AUREMACIO CARVALHO
ONU resiste ao uso oficial do português

Brasília
ABr-17/11/08
Conseguir que o português seja um dos idiomas oficiais nas Nações Unidas, um dos objetivos da Comunidade dos Países de Língua Portuguesa (CPLP), pode ficar mais fácil com a entrada em vigor do acordo ortográfico aprovado pela comunidade. A avaliação é do ministro da Cultura, Juca Ferreira. "As Nações Unidas vinham resistindo porque (a língua portuguesa) não tinha uma ortografia comum, então esse acordo ortográfico, que é muito tímido, muito pequeno, não afeta a liberdade do exercício lingüístico em nenhum país, regulamenta o mínimo, unifica e possibilita essa demanda ser atendida pela comunidade internacional", afirmou.

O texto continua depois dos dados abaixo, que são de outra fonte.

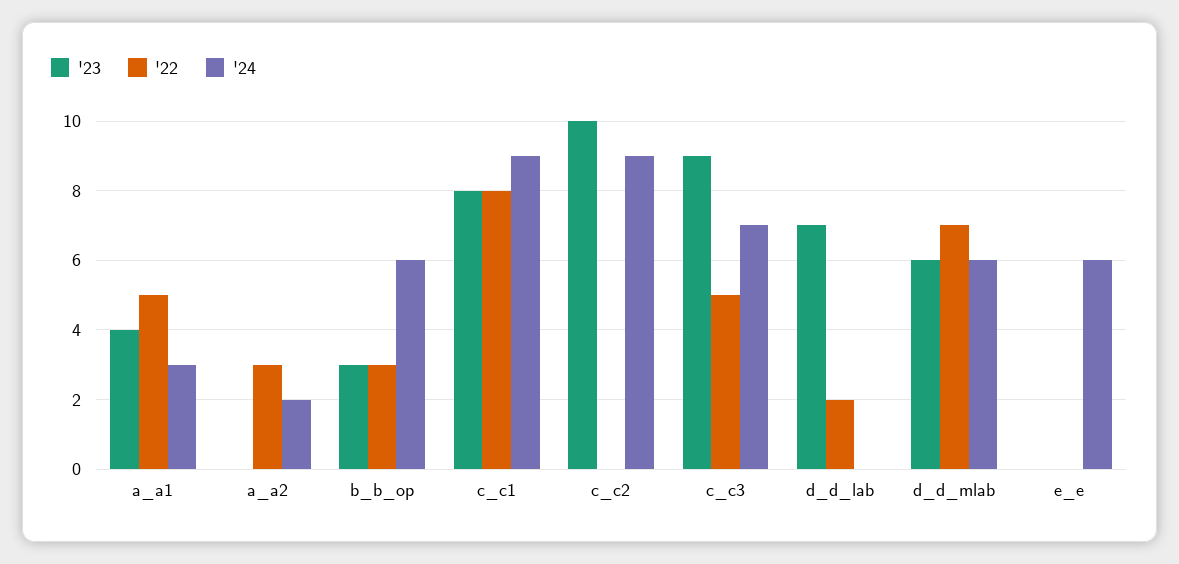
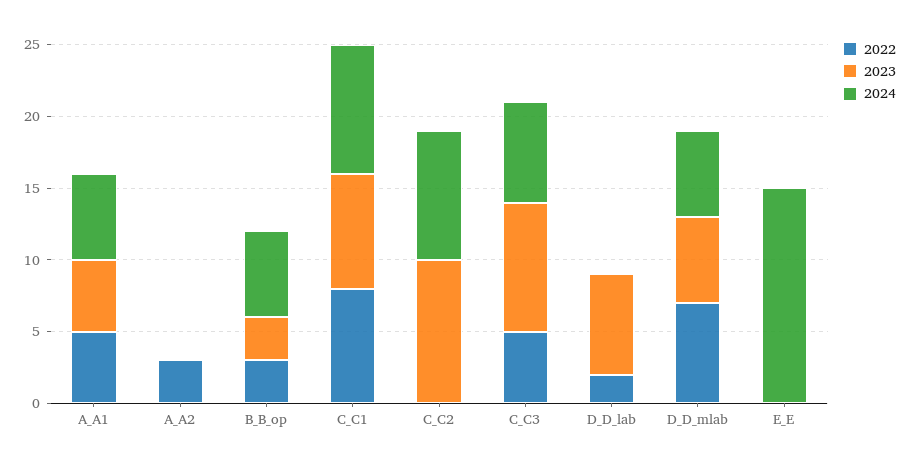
'23, a_a1: 4 -> 5
'24, a_a1: 3 -> 6
'24, a_a2: 2 -> 0
'24, e_e: 6 -> 15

Ele participou em Lisboa, da primeira Reunião Extraordinária de Ministros da Educação e Cultura da CPLP, onde a implementação do acordo ortográfico foi um dos temas em debate.

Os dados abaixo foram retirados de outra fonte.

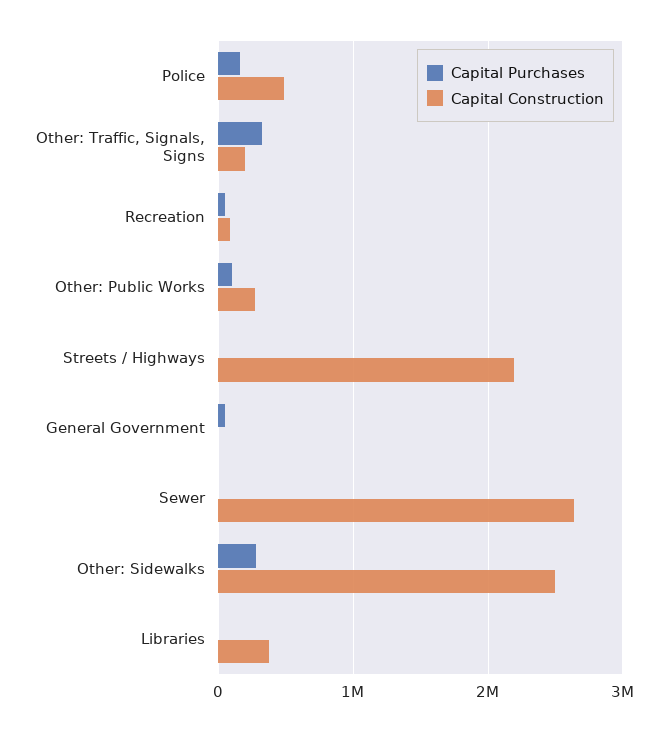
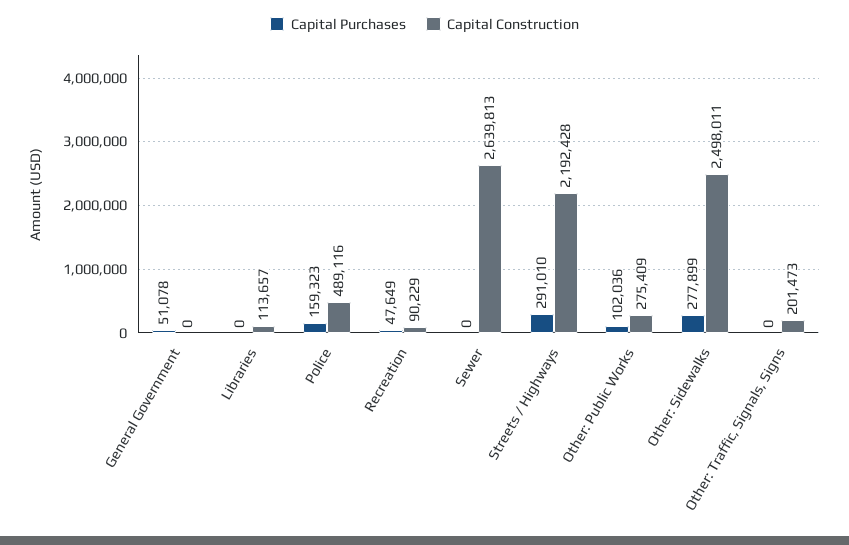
Capital Purchases, Other: Traffic, Signals, Signs: 300000 -> 0
Capital Purchases, Streets / Highways: 0 -> 291010
Capital Construction, Libraries: 400000 -> 113657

Segundo Ferreira, o acordo também vai facilitar o intercâmbio de produtos culturais entre os países-membros da CPLP, já que vai dispensar a tradução das obras, sejam elas literatura ou audiovisuais. "A diferença ortográfica criava uma dificuldade enorme e encarecia o fortalecimento dessa comunidade".
O ministro lembrou que hoje em dia os países africanos, especialmente Angola e Moçambique, têm uma literatura de alto nível, "e é preciso que a ortografia esteja unificada para que a gente possa lê-los com a rapidez com que o produto chega e a gente tem acesso".
Um outro ponto discutido na reunião dos ministros foi a necessidade de se preservar as outras línguas nativas faladas nos países de língua portuguesa.